What the task asks: Two lines mark the range in the entries below: the one holding "thumb tip: (332, 225)" and the one holding "pinky tip: (355, 98)". Set down those two and all lines between them, exactly.

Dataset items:

Content starts

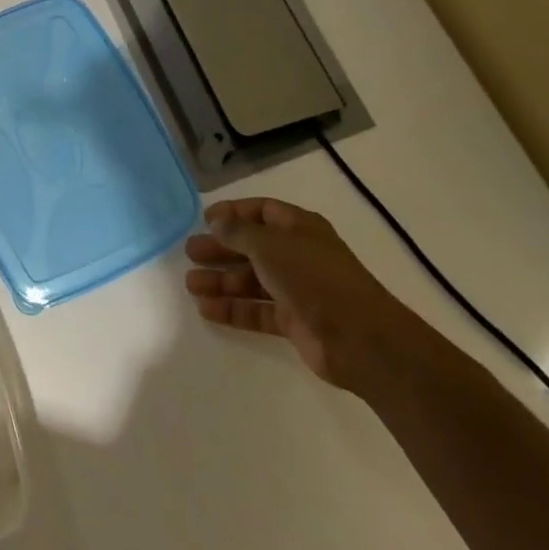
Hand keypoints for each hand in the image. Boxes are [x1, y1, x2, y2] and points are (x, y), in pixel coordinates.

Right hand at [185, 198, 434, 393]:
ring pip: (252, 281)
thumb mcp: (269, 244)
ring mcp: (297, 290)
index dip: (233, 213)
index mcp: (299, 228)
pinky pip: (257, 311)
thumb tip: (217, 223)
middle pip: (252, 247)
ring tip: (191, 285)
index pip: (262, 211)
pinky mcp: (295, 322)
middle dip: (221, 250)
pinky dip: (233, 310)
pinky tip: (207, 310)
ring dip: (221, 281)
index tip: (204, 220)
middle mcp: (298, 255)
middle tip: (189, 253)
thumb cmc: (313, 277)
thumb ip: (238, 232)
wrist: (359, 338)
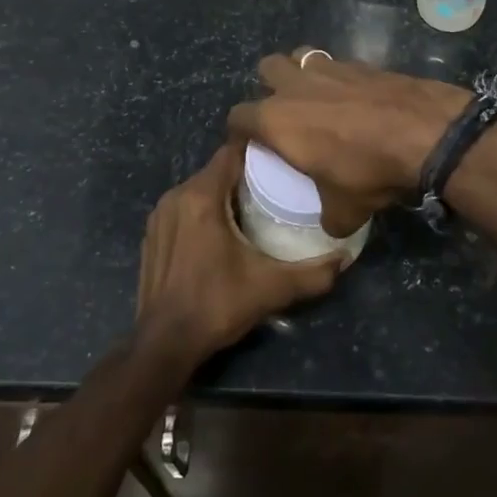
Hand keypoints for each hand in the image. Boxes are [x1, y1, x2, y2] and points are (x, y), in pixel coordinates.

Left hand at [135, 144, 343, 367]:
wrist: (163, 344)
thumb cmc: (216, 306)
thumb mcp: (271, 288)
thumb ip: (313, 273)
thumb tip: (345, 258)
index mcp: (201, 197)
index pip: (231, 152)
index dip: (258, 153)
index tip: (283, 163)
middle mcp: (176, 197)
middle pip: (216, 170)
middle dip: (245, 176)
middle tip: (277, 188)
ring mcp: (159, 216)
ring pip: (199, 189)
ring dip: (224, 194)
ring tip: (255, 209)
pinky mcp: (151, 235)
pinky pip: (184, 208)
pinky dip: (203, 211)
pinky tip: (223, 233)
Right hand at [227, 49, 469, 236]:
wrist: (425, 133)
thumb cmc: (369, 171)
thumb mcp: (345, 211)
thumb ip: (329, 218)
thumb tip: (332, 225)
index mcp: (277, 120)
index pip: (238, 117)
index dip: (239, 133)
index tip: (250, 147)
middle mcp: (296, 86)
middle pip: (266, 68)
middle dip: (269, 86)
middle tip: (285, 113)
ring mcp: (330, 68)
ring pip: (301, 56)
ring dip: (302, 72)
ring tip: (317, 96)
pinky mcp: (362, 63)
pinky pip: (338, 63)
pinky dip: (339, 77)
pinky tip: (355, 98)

Content ends
Content starts

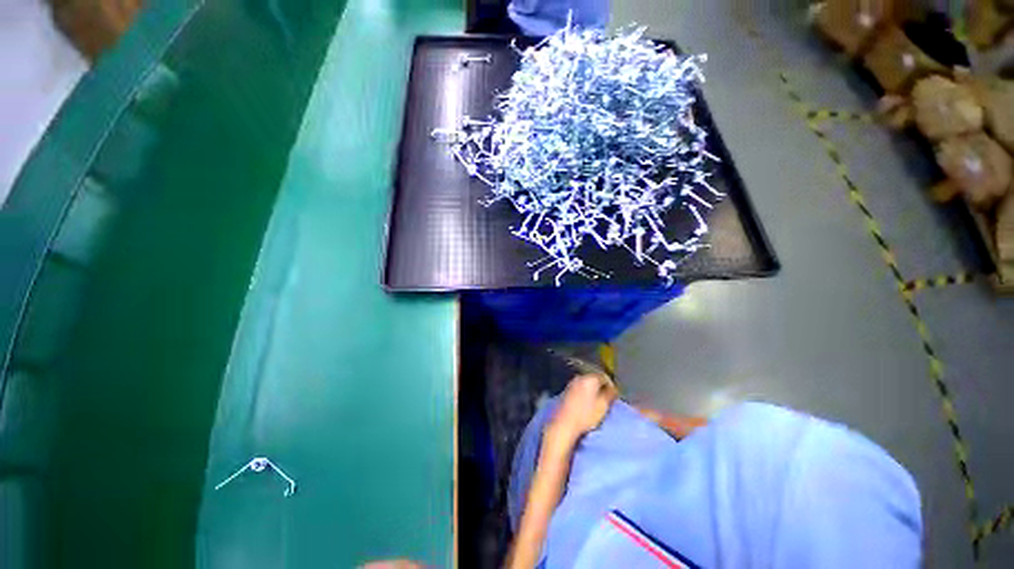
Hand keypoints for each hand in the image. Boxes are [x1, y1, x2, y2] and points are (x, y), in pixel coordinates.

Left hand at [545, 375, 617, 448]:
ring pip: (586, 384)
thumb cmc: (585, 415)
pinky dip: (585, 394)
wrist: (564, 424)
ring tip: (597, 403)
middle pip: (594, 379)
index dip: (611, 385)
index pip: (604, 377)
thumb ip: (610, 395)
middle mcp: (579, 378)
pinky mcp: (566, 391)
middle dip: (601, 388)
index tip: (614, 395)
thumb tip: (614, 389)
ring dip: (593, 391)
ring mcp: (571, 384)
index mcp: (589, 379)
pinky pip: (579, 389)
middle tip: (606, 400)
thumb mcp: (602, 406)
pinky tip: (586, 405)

Content ends

Your solution:
thumb tip: (332, 225)
index mcp: (277, 120)
index pip: (238, 117)
index dip: (239, 133)
index tip: (250, 147)
middle mcp: (296, 86)
middle pip: (266, 68)
middle dip: (269, 86)
middle tip: (285, 113)
ring mcp: (330, 68)
ring pip: (301, 56)
ring dip: (302, 72)
ring tip: (317, 96)
pinky mcp: (362, 63)
pinky pip: (338, 63)
pinky dip: (339, 77)
pinky tip: (355, 98)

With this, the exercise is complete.